#### Passage shown:
Honoring Hitch.... :thumb:
As with the passing of any accomplished author and philosopher, the death of Christopher Hitchens brings to the forefront the ephemeral nature of life. Pausing to reflect honestly upon our own lives is perhaps the most fitting tribute we can offer to someone who was so thoroughly dedicated to the objective truth. These are my musings.

Those hoping for a deathbed conversion were of course sorely disappointed. But the hope that Hitchens would find God was always futile. What the faithful fail to understand is that impending death will not suddenly cause a rationalist to believe in Santa Claus, the Tooth Fairy, or an invisible man in the sky. There are plenty of atheists in the foxhole. Hitchens was just the most recent.

Observing the trajectory of an average life, a pessimistic realist could conclude that our existence is a tragedy interspersed with brief moments of happiness. An optimist would say that happiness is life's norm, interrupted at times by tragedy. But both could agree that no matter our disposition toward one or the other we should acknowledge each day the joy of being alive. Think how keenly that was felt in Hitchens' last days. The other option, as he would tell you, is usually worse.

Given our short time here, we can better tilt the scale in favor of happiness when we find a healthy balance in extracting the most from life every day, but with the prudence of delaying rewards when necessary to plan for a productive and happy future. Hitchens' obvious excesses with alcohol and tobacco are an example of how imbalance in yielding to immediate indulgence and thoughts for the future can lead to unpleasant consequences. Of course he has plenty of company; but in spite of his and our real human frailties, we all have the power to live each day to the fullest in our particular circumstances, to a degree that is responsible.

#### Given task A:
Decide whether each statement agrees with the essay on Hitchens, answering yes or no and quoting the deciding words: (i) Hitchens underwent a deathbed conversion; (ii) alcohol and tobacco are named as Hitchens' excesses; (iii) an optimist would call happiness life's norm.
The essay and the records have no connection to each other.

#### Material:

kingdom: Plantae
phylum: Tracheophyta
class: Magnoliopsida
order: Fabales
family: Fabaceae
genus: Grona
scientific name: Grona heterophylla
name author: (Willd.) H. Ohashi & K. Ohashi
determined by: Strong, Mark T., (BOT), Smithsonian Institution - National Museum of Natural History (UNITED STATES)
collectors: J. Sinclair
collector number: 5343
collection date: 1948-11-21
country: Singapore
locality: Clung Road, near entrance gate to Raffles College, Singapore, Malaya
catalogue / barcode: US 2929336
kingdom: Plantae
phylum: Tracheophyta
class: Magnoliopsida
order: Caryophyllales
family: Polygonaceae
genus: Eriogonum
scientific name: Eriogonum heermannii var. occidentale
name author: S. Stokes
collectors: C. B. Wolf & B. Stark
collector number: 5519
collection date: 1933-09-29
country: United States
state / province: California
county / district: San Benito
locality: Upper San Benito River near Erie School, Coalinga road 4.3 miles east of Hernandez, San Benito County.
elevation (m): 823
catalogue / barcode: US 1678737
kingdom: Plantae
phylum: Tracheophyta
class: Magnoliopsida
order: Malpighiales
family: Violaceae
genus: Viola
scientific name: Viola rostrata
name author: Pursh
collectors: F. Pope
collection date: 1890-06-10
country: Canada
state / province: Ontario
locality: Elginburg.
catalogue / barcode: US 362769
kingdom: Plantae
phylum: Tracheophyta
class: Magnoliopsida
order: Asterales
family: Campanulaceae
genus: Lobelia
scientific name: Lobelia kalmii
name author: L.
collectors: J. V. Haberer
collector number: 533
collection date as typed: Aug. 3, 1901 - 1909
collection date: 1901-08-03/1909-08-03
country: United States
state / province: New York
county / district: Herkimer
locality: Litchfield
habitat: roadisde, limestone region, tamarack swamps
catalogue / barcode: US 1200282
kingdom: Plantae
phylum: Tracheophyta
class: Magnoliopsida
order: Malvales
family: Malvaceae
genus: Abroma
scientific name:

#### Given task B:
In the records, render the lines from the line with "state / province: Ontario" up to and including the line with "state / province: New York" as a numbered list, leaving out blank lines.

#### Worked answer A:
(i) No: "Those hoping for a deathbed conversion were of course sorely disappointed."
(ii) Yes: "Hitchens' obvious excesses with alcohol and tobacco"
(iii) Yes: "An optimist would say that happiness is life's norm, interrupted at times by tragedy."

#### Worked answer B:
1. state / province: Ontario
2. locality: Elginburg.
3. catalogue / barcode: US 362769
4. kingdom: Plantae
5. phylum: Tracheophyta
6. class: Magnoliopsida
7. order: Asterales
8. family: Campanulaceae
9. genus: Lobelia
10. scientific name: Lobelia kalmii
11. name author: L.
12. collectors: J. V. Haberer
13. collector number: 533
14. collection date as typed: Aug. 3, 1901 - 1909
15. collection date: 1901-08-03/1909-08-03
16. country: United States
17. state / province: New York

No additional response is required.